SCRUTARI_CP_WEBHOOK_TOKEN Conditional¹ A direct authentication token for all Control Point webhooks.
SCRUTARI_CP_WEBHOOK_TOKEN_SECRET_NAME Conditional² The "WHAT": The name of the secret in a vault that contains the token.
SCRUTARI_CP_VAULT_TYPE 3SC_VAULT_TYPE No The scoped "WHERE": Overrides the Vault provider for Control Point operations only.
SCRUTARI_CP_VAULT_URL 3SC_VAULT_URL Conditional The scoped "WHERE": The endpoint for the vault used for the Control Point token.
SCRUTARI_CP_AZURE_CLIENT_ID 3SC_AZURE_CLIENT_ID Conditional The scoped "WHERE": Azure SP Client ID for the Control Point token vault.
SCRUTARI_CP_AZURE_CLIENT_SECRET 3SC_AZURE_CLIENT_SECRET Conditional The scoped "WHERE": Azure SP Client Secret for the Control Point token vault.
SCRUTARI_CP_AZURE_TENANT_ID 3SC_AZURE_TENANT_ID Conditional The scoped "WHERE": Azure Tenant ID for the Control Point token vault.
SCRUTARI_CP_AWS_ACCESS_KEY_ID 3SC_AWS_ACCESS_KEY_ID Conditional The scoped "WHERE": AWS Access Key ID for the Control Point token vault.
SCRUTARI_CP_AWS_SECRET_ACCESS_KEY 3SC_AWS_SECRET_ACCESS_KEY Conditional The scoped "WHERE": AWS Secret Access Key for the Control Point token vault.
SCRUTARI_CP_GOOGLE_APPLICATION_CREDENTIALS GOOGLE_APPLICATION_CREDENTIALS Conditional The scoped "WHERE": Path to the GCP service account key file for the Control Point token vault.
SCRUTARI_CP_VAULT_TOKEN 3SC_VAULT_TOKEN Conditional The scoped "WHERE": The HashiCorp Vault token for the Control Point token.

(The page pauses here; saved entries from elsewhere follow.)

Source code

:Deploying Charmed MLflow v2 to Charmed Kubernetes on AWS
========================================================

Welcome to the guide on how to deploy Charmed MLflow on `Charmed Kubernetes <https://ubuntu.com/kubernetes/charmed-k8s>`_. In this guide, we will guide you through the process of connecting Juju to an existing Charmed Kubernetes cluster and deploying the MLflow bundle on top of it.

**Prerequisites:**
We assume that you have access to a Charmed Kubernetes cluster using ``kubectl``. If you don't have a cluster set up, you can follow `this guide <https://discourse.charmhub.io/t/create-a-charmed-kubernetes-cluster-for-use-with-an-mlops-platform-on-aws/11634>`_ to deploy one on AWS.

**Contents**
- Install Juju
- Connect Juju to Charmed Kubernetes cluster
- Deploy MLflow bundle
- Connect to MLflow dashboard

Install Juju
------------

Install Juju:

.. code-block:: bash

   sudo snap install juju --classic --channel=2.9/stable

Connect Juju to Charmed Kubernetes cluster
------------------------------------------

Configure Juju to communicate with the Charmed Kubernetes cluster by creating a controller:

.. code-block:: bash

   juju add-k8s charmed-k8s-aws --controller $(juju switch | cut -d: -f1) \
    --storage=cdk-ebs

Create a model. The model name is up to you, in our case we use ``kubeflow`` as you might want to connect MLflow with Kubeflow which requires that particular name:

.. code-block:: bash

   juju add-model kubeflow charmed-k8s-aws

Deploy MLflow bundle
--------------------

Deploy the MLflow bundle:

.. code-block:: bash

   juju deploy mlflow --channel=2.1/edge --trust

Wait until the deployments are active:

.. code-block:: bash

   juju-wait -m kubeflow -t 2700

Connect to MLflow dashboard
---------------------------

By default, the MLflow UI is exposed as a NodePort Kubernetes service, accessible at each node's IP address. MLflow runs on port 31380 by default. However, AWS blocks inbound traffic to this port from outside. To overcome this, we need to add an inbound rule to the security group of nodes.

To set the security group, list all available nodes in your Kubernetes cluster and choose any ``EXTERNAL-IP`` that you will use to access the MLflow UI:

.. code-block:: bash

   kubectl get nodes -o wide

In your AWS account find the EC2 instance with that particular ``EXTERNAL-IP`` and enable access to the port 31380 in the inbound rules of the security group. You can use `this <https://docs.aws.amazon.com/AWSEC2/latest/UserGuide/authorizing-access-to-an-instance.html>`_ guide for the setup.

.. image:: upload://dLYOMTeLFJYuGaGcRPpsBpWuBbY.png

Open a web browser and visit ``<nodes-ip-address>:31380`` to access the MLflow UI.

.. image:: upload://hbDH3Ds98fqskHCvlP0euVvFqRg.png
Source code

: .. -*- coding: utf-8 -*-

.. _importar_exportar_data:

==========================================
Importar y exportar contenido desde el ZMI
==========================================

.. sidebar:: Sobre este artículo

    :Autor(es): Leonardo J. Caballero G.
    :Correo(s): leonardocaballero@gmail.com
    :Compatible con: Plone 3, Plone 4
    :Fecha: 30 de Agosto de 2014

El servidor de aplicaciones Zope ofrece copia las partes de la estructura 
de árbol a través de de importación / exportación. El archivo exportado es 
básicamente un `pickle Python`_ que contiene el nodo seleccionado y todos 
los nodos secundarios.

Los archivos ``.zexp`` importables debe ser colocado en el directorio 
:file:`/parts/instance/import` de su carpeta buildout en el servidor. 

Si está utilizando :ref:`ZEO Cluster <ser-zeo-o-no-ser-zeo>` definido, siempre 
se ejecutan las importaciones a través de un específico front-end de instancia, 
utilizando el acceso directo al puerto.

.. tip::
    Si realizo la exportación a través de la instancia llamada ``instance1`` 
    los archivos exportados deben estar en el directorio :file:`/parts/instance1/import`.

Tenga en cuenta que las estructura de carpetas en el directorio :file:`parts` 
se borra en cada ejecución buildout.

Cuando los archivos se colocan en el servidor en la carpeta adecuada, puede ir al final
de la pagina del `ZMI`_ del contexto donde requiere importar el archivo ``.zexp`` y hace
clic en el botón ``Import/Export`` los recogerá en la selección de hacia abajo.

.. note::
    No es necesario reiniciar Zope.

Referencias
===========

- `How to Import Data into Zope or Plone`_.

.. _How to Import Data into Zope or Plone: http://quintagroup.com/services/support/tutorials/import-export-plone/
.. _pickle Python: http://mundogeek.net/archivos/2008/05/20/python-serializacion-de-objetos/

¹ Required if any URL is set and not using a Vault. ² Required if any URL is set and a Vault is configured.

Licensing & Degraded Mode

  • If a valid license cannot be acquired, Scrutari runs in a Degraded Mode.
  • In this mode, it will not perform any analysis or generate any artifacts.
  • It will log a warning and exit successfully (exit code 0) to ensure that licensing issues do not block your pipeline.